(Collected data)
....
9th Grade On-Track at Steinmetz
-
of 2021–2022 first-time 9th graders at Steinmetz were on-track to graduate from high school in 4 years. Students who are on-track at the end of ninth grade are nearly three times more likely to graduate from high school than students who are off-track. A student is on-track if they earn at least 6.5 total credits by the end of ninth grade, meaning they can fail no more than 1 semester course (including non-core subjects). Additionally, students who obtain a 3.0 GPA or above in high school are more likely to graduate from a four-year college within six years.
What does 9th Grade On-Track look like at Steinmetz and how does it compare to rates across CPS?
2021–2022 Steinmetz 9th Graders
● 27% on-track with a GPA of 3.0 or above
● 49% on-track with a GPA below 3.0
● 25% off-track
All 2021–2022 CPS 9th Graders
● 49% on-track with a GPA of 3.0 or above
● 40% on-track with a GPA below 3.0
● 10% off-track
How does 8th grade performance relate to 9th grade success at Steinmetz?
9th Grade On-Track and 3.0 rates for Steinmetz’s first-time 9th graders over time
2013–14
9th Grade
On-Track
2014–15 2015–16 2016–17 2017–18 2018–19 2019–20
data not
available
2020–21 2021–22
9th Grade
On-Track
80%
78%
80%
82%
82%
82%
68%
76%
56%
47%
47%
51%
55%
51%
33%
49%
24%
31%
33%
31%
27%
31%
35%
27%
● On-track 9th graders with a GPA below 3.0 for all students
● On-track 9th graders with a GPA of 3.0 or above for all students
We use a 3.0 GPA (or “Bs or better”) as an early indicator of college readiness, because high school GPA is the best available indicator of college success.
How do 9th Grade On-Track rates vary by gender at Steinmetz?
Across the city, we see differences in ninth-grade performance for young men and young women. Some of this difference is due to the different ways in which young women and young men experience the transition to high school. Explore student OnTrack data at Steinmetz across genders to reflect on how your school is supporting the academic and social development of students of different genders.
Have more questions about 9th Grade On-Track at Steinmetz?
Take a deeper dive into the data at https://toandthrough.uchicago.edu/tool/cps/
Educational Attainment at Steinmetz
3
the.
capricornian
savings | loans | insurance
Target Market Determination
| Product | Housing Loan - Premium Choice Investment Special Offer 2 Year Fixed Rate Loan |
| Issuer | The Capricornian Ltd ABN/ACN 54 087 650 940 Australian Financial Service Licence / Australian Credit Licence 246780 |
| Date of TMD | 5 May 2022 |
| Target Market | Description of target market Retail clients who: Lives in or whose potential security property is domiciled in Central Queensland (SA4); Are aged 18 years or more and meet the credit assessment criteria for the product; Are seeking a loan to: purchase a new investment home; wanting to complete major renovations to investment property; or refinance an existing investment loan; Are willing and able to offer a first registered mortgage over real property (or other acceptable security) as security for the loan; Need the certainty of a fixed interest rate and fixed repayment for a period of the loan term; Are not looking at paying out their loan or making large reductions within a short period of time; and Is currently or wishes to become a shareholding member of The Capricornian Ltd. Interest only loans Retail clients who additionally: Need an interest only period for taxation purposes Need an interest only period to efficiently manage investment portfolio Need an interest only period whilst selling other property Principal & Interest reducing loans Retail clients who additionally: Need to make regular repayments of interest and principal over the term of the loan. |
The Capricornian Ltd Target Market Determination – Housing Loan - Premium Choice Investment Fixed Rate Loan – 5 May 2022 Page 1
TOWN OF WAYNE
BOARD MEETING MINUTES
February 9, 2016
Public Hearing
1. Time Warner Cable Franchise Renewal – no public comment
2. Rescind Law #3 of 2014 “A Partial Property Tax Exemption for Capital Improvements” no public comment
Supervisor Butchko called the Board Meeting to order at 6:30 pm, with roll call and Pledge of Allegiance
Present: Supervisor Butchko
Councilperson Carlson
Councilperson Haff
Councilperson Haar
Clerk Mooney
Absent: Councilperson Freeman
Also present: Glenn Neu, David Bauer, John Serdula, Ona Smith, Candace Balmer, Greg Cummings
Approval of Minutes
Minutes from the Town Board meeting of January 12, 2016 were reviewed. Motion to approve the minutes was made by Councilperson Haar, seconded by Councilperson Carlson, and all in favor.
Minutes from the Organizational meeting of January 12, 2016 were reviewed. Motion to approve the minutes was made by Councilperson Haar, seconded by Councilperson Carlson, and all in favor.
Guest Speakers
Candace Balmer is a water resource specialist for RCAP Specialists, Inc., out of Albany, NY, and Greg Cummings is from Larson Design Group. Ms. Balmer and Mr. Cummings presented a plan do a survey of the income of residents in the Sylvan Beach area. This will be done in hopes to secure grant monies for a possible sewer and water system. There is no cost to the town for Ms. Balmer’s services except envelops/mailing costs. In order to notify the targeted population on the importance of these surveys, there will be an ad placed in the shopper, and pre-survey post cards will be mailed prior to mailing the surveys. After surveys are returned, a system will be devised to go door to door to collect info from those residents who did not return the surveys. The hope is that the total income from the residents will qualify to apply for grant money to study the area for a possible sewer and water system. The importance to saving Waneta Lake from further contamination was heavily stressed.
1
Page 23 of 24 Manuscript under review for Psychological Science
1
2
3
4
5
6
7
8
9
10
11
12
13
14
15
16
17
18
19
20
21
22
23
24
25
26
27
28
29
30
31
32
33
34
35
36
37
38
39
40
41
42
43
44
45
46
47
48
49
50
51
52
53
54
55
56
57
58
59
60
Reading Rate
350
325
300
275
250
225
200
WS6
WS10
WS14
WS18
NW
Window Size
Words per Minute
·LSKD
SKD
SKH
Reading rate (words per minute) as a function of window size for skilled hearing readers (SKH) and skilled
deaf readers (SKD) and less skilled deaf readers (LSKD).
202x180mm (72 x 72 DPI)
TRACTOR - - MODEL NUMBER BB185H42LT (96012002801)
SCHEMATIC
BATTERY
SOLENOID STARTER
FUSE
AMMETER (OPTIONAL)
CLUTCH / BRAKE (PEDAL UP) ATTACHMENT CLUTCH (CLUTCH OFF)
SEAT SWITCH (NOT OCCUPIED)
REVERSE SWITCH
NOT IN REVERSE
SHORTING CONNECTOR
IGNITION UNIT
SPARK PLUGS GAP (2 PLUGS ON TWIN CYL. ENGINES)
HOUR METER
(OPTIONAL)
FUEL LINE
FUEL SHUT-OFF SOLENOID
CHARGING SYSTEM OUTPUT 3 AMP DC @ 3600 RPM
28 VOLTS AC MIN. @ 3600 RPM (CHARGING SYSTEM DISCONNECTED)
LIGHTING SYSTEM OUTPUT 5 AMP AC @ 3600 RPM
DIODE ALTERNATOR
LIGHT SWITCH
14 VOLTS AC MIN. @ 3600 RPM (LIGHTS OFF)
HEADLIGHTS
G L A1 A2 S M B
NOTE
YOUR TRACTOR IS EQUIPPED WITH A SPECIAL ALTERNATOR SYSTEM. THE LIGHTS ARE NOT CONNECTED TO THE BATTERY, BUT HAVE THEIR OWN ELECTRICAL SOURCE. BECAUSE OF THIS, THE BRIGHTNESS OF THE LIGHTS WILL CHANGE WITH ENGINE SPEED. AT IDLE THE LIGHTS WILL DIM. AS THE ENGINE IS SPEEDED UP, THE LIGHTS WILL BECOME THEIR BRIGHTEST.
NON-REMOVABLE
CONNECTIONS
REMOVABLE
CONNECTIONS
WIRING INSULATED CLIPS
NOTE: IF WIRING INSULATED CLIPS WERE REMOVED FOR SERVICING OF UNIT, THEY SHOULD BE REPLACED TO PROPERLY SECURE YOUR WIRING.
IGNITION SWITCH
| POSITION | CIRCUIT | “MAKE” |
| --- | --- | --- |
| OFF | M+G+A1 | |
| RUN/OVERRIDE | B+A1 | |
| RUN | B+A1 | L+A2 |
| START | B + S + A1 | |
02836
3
....
Activity: I need each line of the entries that holds the string "Premium" located and copied.

Finished exercise:
| Product | Housing Loan - Premium Choice Investment Special Offer 2 Year Fixed Rate Loan |
The Capricornian Ltd Target Market Determination – Housing Loan - Premium Choice Investment Fixed Rate Loan – 5 May 2022 Page 1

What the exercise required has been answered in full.